After a half-hour of steady swimming, his soft young strength would collapse. A howl of terror would apprise the world at large that he was about to drown. Whereat some passing boatman would pick him up and hold him for ransom, or else some one from The Place must jump into skiff or canoe and hie with all speed to the rescue. The same thing would be repeated day after day.

The local S.P.C.A. threatened to bring action against the Master for letting his dog risk death, in this way, from drowning.

Morbidly, the Master wished the risk might verge into a certainty.

The puppy's ravenous appetite was the wonder of all.
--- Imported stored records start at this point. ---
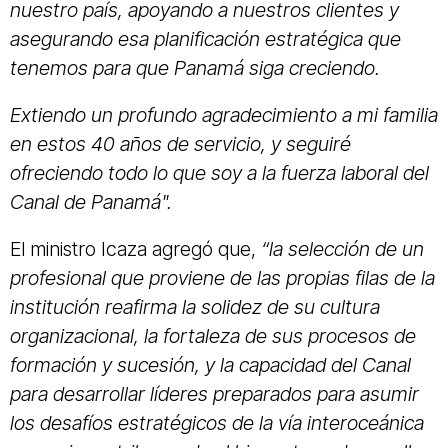
nuestro país, apoyando a nuestros clientes y
asegurando esa planificación estratégica que
tenemos para que Panamá siga creciendo.
Extiendo un profundo agradecimiento a mi familia
en estos 40 años de servicio, y seguiré
ofreciendo todo lo que soy a la fuerza laboral del
Canal de Panamá".
El ministro Icaza agregó que,
“la selección de un
profesional que proviene de las propias filas de la
institución reafirma la solidez de su cultura
organizacional, la fortaleza de sus procesos de
formación y sucesión, y la capacidad del Canal
para desarrollar líderes preparados para asumir
los desafíos estratégicos de la vía interoceánica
He stopped eating only when there was nothing edible in reach. And as his ideas of edible food embraced everything that was chewable,--from bath-towels to axle-grease--he was seldom fasting and was frequently ill.

Nature does more for animals than for humans. By a single experience she warns them, as a rule, what they may safely eat and what they may not. Bruce was the exception. He would pounce upon and devour a luscious bit of laundry-soap with just as much relish as though a similar bit of soap had not made him horribly sick the day before.

Once he munched, relishfully, a two-pound box of starch, box and all; on his recovery, he began upon a second box, and was unhappy when it was taken from him.

He would greet members of the family with falsetto-thunderous barks of challenge as they came down the drive from the highway.